Relative strength of the parties’ cases

[74] For the reasons set out above I assess the defendants’ case as stronger certainly under the claim in mistake which is the only claim which could support injunctive relief.

Other considerations

[75] The defendants submit that:

(a) The relationship between the plaintiff and the defendants has been permanently damaged and the defendants should not be forced to continue a relationship with the plaintiff;

(b) The plaintiff has made alterations to the stables without the knowledge or consent of the defendants;

(c) The defendants recently discovered something of concern to them potentially associated with the plaintiff’s use of one of the buildings on the property. I am not persuaded of the relevance of this.

Overall justice of the case

[76] The ultimate and overriding requirement is overall justice.10 In this case, following the analysis set out above, that rests with the defendants.

Decision

[77] I have found that:

(a) Of the plaintiff’s three causes of action, mistake is the only one

which could found a basis for granting an interim injunction.

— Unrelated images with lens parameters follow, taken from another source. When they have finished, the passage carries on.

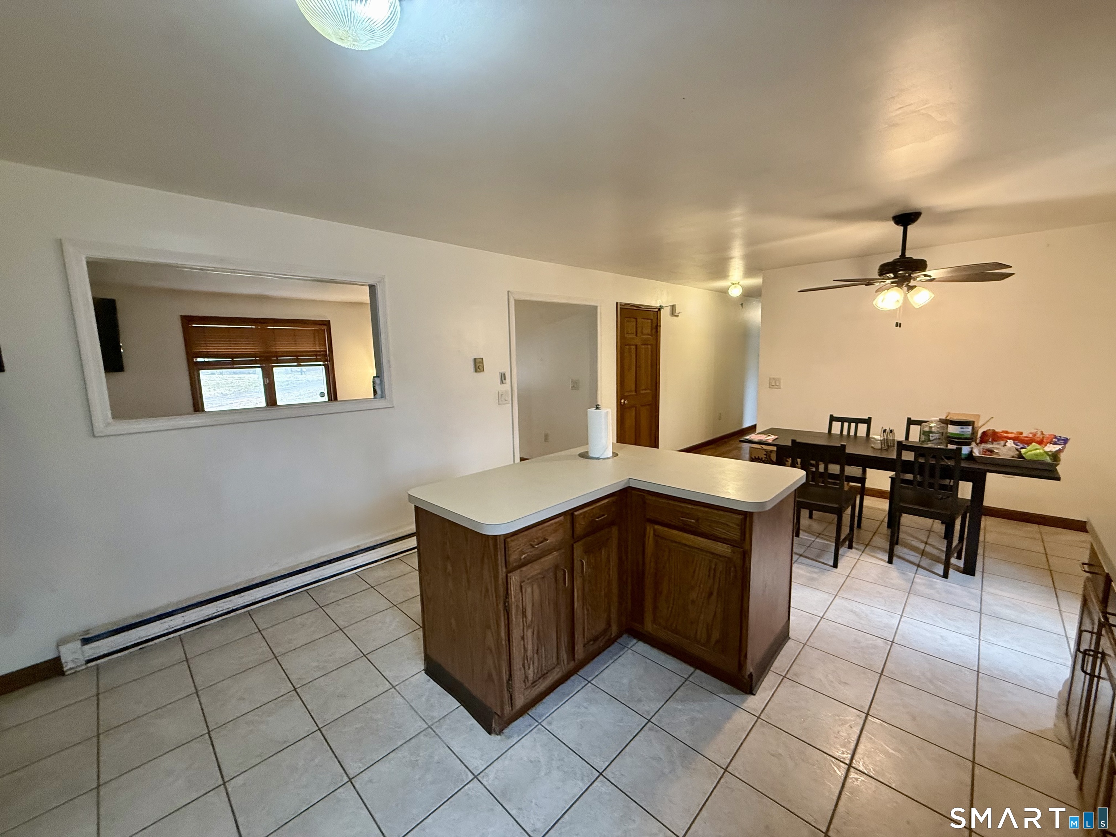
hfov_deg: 102.1
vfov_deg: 85.7
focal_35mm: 14
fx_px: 451
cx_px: 558
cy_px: 418
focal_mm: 2.22
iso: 400
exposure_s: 1/60
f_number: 2.2
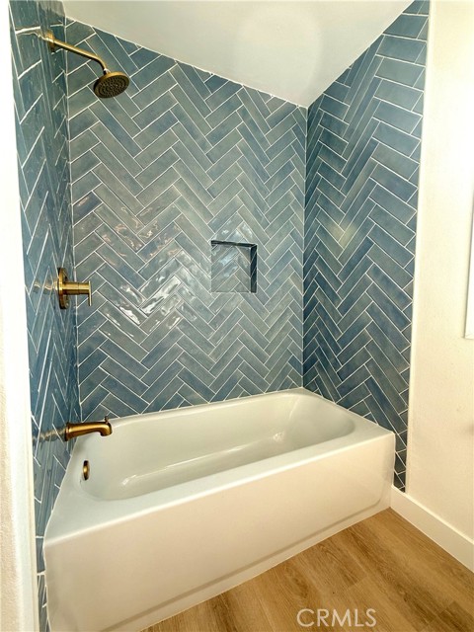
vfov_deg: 102.1
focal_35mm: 14
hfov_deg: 85.7
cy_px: 316
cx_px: 237
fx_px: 256
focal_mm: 2.22
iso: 50
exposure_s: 1/149
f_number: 2.2
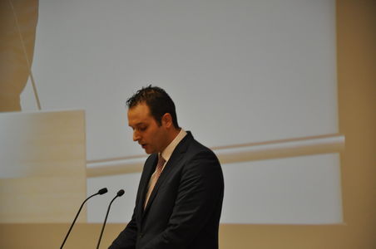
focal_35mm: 158
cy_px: 124
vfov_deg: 8.7
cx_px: 188
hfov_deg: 13.1
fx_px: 1643
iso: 800
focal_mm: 105
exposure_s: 1/40
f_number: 5.6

10 E R Squibb & Sons (NZ) Ltd v ICI NZ Ltd [1988] NZHC 719; (1988) 3 TCLR 296.

The plaintiff is unlikely to succeed on this ground given the absence of consistent evidence as to Mr Croon’s mistake, the lack of evidence regarding Mrs Conquer’s knowledge of his mistake and Mr Croon’s failure to show that the mistake led to an unequal exchange of values. Even if the claim were successful, the Court is likely to find that damages are the appropriate remedy.

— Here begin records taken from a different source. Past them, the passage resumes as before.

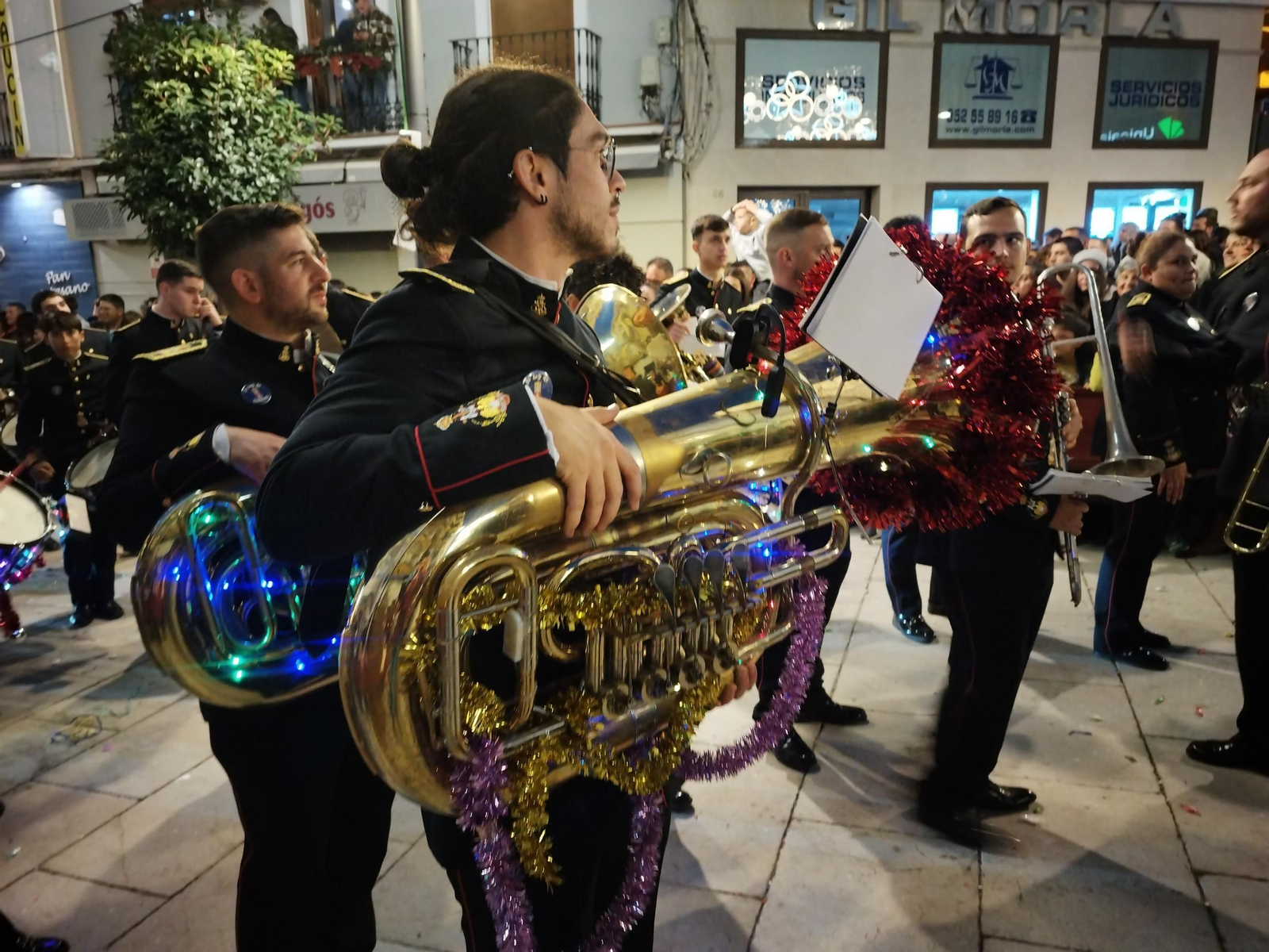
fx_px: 916
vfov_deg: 54.9
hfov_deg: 69.4
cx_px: 634
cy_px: 476
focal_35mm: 25
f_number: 1.89
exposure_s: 1/20
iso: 990
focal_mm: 5.95
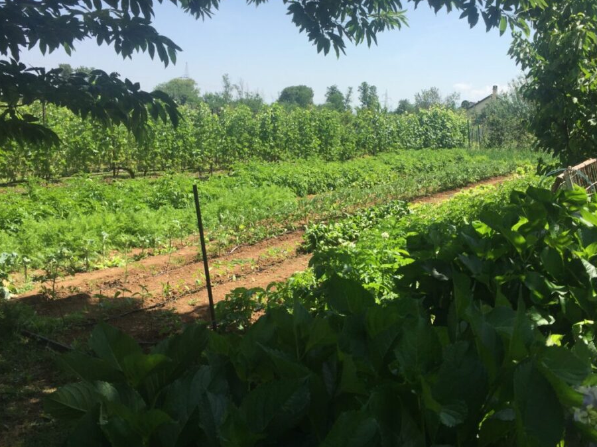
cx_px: 336
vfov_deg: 42.9
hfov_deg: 55.2
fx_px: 569
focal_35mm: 33
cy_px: 213
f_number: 2.2
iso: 32
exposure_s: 1/1522
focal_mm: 4.15
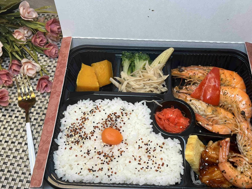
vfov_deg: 41.7
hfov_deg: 54.0
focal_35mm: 34
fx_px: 247
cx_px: 129
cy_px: 103
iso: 50
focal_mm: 5.7
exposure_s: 1/120
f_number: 1.5
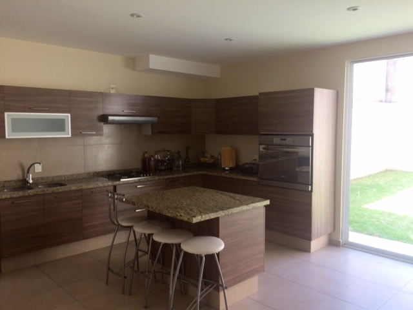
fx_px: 346
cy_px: 155
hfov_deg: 61.7
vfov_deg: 48.2
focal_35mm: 29
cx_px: 206
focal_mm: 4.15
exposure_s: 1/60
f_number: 2.2
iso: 32
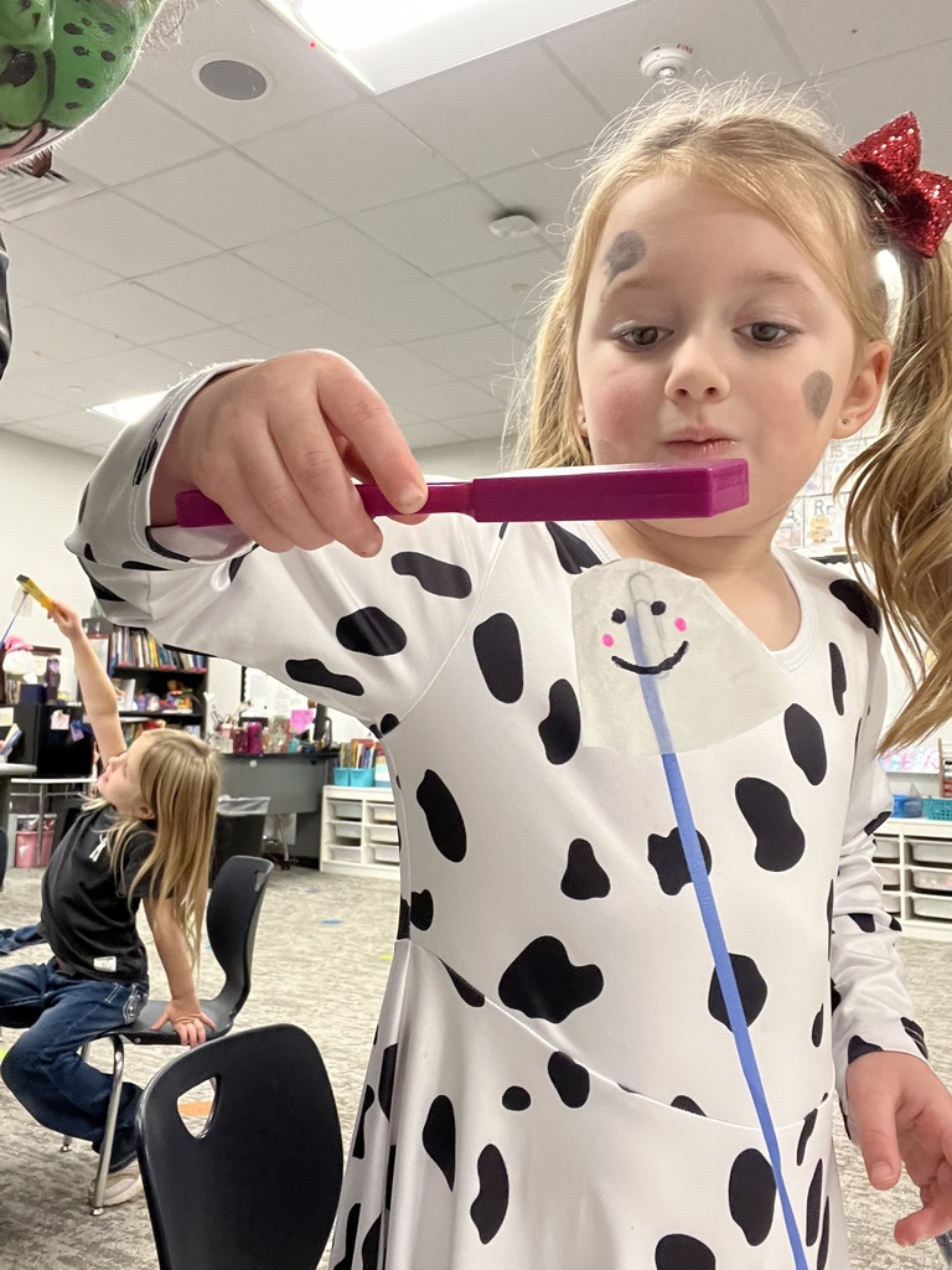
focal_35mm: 30
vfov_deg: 60.0
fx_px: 1100
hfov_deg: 46.8
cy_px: 635
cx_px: 476
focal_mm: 2.71
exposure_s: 1/60
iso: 250
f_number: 2.2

(b) The balance of convenience favours the defendants. I am satisfied that damages would be an adequate remedy in the circumstances.

[78] For these reasons, the application is dismissed..

[79] It was accepted by the defendants that the plaintiff will require some time to organise a move. In the circumstances, the plaintiff is to have a period of six weeks from the date of this decision within which to find alternative accommodation and vacate the property. It is to pay rent at the rate set by the Judge at the callover on 17

February 2014, classified as an agistment fee, of $1,500 per week GST inclusive.

[80] There would seem no reason why costs on a 2B basis are not appropriate, although I have not heard the parties in this regard. Leave is given to have the matter referred to me if counsel cannot agree on costs between them.